** Objective **
Rewrite every line of the listing below, putting "vernacular name" wherever "common name" appears and keeping everything else the same.

** Data for this exercise **
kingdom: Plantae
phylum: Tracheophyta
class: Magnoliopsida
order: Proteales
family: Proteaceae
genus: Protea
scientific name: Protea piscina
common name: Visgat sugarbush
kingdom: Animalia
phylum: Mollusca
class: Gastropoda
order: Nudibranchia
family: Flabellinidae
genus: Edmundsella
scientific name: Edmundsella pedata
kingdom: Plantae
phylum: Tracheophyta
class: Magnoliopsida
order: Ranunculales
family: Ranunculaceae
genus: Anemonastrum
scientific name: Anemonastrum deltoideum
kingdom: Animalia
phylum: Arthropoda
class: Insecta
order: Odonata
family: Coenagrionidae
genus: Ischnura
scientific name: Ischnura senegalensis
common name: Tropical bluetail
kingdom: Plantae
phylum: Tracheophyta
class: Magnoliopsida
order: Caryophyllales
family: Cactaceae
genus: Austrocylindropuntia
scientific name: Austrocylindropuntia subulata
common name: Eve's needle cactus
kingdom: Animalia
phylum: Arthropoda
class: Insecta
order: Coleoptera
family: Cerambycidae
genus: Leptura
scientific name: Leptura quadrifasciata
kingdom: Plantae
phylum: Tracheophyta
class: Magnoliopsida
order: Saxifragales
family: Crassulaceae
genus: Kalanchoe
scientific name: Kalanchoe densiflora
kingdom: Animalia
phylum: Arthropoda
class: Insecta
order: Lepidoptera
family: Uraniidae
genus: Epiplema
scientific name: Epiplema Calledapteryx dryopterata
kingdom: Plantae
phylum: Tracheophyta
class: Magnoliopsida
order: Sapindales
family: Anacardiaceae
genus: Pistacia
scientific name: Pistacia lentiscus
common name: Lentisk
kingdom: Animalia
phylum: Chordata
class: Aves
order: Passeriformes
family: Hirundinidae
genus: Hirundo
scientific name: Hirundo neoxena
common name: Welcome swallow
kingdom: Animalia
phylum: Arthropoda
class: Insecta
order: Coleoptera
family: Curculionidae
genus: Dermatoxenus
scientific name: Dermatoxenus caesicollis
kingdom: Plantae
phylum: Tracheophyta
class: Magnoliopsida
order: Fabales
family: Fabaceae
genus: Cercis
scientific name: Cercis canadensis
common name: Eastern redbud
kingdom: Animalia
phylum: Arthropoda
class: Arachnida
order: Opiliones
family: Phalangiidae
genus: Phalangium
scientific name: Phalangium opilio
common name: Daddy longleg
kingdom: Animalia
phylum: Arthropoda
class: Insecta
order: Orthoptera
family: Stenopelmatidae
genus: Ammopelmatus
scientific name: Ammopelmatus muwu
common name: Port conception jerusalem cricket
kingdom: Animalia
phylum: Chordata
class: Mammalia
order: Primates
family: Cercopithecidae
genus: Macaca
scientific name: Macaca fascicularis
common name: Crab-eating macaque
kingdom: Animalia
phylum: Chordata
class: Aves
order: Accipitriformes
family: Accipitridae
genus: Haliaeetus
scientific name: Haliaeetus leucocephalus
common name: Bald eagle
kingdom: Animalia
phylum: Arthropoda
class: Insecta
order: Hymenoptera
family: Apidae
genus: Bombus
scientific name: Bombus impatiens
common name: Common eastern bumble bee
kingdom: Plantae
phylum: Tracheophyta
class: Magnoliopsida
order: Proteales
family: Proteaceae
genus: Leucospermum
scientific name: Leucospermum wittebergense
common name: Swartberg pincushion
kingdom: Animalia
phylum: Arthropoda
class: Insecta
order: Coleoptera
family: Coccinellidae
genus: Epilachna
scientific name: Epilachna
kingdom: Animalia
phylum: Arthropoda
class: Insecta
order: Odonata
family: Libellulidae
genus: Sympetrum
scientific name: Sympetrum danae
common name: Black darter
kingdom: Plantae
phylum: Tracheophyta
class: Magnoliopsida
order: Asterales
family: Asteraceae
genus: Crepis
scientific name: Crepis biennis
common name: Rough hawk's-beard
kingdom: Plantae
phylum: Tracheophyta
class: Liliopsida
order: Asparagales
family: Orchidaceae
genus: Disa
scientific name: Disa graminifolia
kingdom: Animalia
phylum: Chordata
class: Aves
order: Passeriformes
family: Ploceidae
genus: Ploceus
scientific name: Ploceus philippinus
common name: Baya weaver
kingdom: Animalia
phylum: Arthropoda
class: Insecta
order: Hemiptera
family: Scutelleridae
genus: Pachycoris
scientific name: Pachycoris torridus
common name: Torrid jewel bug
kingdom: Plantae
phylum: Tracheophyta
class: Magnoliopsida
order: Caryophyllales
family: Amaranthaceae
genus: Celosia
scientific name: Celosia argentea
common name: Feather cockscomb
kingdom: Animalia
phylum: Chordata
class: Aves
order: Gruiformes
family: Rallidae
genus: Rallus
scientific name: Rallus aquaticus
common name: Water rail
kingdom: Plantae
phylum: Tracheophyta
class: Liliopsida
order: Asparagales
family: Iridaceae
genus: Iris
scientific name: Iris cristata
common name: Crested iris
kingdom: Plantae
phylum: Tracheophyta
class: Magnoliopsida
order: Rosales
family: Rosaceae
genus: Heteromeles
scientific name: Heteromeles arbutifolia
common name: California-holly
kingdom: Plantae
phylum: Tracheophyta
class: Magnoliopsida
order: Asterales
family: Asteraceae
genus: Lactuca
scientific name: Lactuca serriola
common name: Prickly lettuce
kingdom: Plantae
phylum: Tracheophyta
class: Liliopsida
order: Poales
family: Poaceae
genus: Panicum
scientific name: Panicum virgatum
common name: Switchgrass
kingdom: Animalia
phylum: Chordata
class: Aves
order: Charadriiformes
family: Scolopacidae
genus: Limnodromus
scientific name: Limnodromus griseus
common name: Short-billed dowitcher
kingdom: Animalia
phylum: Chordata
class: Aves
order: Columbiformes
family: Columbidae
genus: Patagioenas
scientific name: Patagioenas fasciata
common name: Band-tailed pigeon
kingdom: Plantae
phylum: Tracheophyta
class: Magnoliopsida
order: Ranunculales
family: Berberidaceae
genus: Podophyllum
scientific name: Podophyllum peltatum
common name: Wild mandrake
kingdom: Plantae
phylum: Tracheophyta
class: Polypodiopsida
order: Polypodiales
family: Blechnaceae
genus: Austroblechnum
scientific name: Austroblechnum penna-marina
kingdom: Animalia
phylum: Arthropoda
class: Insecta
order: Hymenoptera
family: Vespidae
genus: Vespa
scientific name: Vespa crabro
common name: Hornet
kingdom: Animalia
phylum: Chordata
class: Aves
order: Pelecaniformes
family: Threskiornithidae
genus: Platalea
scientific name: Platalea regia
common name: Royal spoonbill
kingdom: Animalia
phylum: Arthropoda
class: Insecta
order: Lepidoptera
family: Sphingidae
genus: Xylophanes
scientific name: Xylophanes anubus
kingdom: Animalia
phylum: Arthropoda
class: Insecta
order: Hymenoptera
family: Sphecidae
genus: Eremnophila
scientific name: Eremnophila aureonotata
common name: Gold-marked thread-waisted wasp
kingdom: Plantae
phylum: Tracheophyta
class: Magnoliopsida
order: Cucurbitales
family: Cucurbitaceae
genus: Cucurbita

** Correct output **
kingdom: Plantae
phylum: Tracheophyta
class: Magnoliopsida
order: Proteales
family: Proteaceae
genus: Protea
scientific name: Protea piscina
vernacular name: Visgat sugarbush
kingdom: Animalia
phylum: Mollusca
class: Gastropoda
order: Nudibranchia
family: Flabellinidae
genus: Edmundsella
scientific name: Edmundsella pedata
kingdom: Plantae
phylum: Tracheophyta
class: Magnoliopsida
order: Ranunculales
family: Ranunculaceae
genus: Anemonastrum
scientific name: Anemonastrum deltoideum
kingdom: Animalia
phylum: Arthropoda
class: Insecta
order: Odonata
family: Coenagrionidae
genus: Ischnura
scientific name: Ischnura senegalensis
vernacular name: Tropical bluetail
kingdom: Plantae
phylum: Tracheophyta
class: Magnoliopsida
order: Caryophyllales
family: Cactaceae
genus: Austrocylindropuntia
scientific name: Austrocylindropuntia subulata
vernacular name: Eve's needle cactus
kingdom: Animalia
phylum: Arthropoda
class: Insecta
order: Coleoptera
family: Cerambycidae
genus: Leptura
scientific name: Leptura quadrifasciata
kingdom: Plantae
phylum: Tracheophyta
class: Magnoliopsida
order: Saxifragales
family: Crassulaceae
genus: Kalanchoe
scientific name: Kalanchoe densiflora
kingdom: Animalia
phylum: Arthropoda
class: Insecta
order: Lepidoptera
family: Uraniidae
genus: Epiplema
scientific name: Epiplema Calledapteryx dryopterata
kingdom: Plantae
phylum: Tracheophyta
class: Magnoliopsida
order: Sapindales
family: Anacardiaceae
genus: Pistacia
scientific name: Pistacia lentiscus
vernacular name: Lentisk
kingdom: Animalia
phylum: Chordata
class: Aves
order: Passeriformes
family: Hirundinidae
genus: Hirundo
scientific name: Hirundo neoxena
vernacular name: Welcome swallow
kingdom: Animalia
phylum: Arthropoda
class: Insecta
order: Coleoptera
family: Curculionidae
genus: Dermatoxenus
scientific name: Dermatoxenus caesicollis
kingdom: Plantae
phylum: Tracheophyta
class: Magnoliopsida
order: Fabales
family: Fabaceae
genus: Cercis
scientific name: Cercis canadensis
vernacular name: Eastern redbud
kingdom: Animalia
phylum: Arthropoda
class: Arachnida
order: Opiliones
family: Phalangiidae
genus: Phalangium
scientific name: Phalangium opilio
vernacular name: Daddy longleg
kingdom: Animalia
phylum: Arthropoda
class: Insecta
order: Orthoptera
family: Stenopelmatidae
genus: Ammopelmatus
scientific name: Ammopelmatus muwu
vernacular name: Port conception jerusalem cricket
kingdom: Animalia
phylum: Chordata
class: Mammalia
order: Primates
family: Cercopithecidae
genus: Macaca
scientific name: Macaca fascicularis
vernacular name: Crab-eating macaque
kingdom: Animalia
phylum: Chordata
class: Aves
order: Accipitriformes
family: Accipitridae
genus: Haliaeetus
scientific name: Haliaeetus leucocephalus
vernacular name: Bald eagle
kingdom: Animalia
phylum: Arthropoda
class: Insecta
order: Hymenoptera
family: Apidae
genus: Bombus
scientific name: Bombus impatiens
vernacular name: Common eastern bumble bee
kingdom: Plantae
phylum: Tracheophyta
class: Magnoliopsida
order: Proteales
family: Proteaceae
genus: Leucospermum
scientific name: Leucospermum wittebergense
vernacular name: Swartberg pincushion
kingdom: Animalia
phylum: Arthropoda
class: Insecta
order: Coleoptera
family: Coccinellidae
genus: Epilachna
scientific name: Epilachna
kingdom: Animalia
phylum: Arthropoda
class: Insecta
order: Odonata
family: Libellulidae
genus: Sympetrum
scientific name: Sympetrum danae
vernacular name: Black darter
kingdom: Plantae
phylum: Tracheophyta
class: Magnoliopsida
order: Asterales
family: Asteraceae
genus: Crepis
scientific name: Crepis biennis
vernacular name: Rough hawk's-beard
kingdom: Plantae
phylum: Tracheophyta
class: Liliopsida
order: Asparagales
family: Orchidaceae
genus: Disa
scientific name: Disa graminifolia
kingdom: Animalia
phylum: Chordata
class: Aves
order: Passeriformes
family: Ploceidae
genus: Ploceus
scientific name: Ploceus philippinus
vernacular name: Baya weaver
kingdom: Animalia
phylum: Arthropoda
class: Insecta
order: Hemiptera
family: Scutelleridae
genus: Pachycoris
scientific name: Pachycoris torridus
vernacular name: Torrid jewel bug
kingdom: Plantae
phylum: Tracheophyta
class: Magnoliopsida
order: Caryophyllales
family: Amaranthaceae
genus: Celosia
scientific name: Celosia argentea
vernacular name: Feather cockscomb
kingdom: Animalia
phylum: Chordata
class: Aves
order: Gruiformes
family: Rallidae
genus: Rallus
scientific name: Rallus aquaticus
vernacular name: Water rail
kingdom: Plantae
phylum: Tracheophyta
class: Liliopsida
order: Asparagales
family: Iridaceae
genus: Iris
scientific name: Iris cristata
vernacular name: Crested iris
kingdom: Plantae
phylum: Tracheophyta
class: Magnoliopsida
order: Rosales
family: Rosaceae
genus: Heteromeles
scientific name: Heteromeles arbutifolia
vernacular name: California-holly
kingdom: Plantae
phylum: Tracheophyta
class: Magnoliopsida
order: Asterales
family: Asteraceae
genus: Lactuca
scientific name: Lactuca serriola
vernacular name: Prickly lettuce
kingdom: Plantae
phylum: Tracheophyta
class: Liliopsida
order: Poales
family: Poaceae
genus: Panicum
scientific name: Panicum virgatum
vernacular name: Switchgrass
kingdom: Animalia
phylum: Chordata
class: Aves
order: Charadriiformes
family: Scolopacidae
genus: Limnodromus
scientific name: Limnodromus griseus
vernacular name: Short-billed dowitcher
kingdom: Animalia
phylum: Chordata
class: Aves
order: Columbiformes
family: Columbidae
genus: Patagioenas
scientific name: Patagioenas fasciata
vernacular name: Band-tailed pigeon
kingdom: Plantae
phylum: Tracheophyta
class: Magnoliopsida
order: Ranunculales
family: Berberidaceae
genus: Podophyllum
scientific name: Podophyllum peltatum
vernacular name: Wild mandrake
kingdom: Plantae
phylum: Tracheophyta
class: Polypodiopsida
order: Polypodiales
family: Blechnaceae
genus: Austroblechnum
scientific name: Austroblechnum penna-marina
kingdom: Animalia
phylum: Arthropoda
class: Insecta
order: Hymenoptera
family: Vespidae
genus: Vespa
scientific name: Vespa crabro
vernacular name: Hornet
kingdom: Animalia
phylum: Chordata
class: Aves
order: Pelecaniformes
family: Threskiornithidae
genus: Platalea
scientific name: Platalea regia
vernacular name: Royal spoonbill
kingdom: Animalia
phylum: Arthropoda
class: Insecta
order: Lepidoptera
family: Sphingidae
genus: Xylophanes
scientific name: Xylophanes anubus
kingdom: Animalia
phylum: Arthropoda
class: Insecta
order: Hymenoptera
family: Sphecidae
genus: Eremnophila
scientific name: Eremnophila aureonotata
vernacular name: Gold-marked thread-waisted wasp
kingdom: Plantae
phylum: Tracheophyta
class: Magnoliopsida
order: Cucurbitales
family: Cucurbitaceae
genus: Cucurbita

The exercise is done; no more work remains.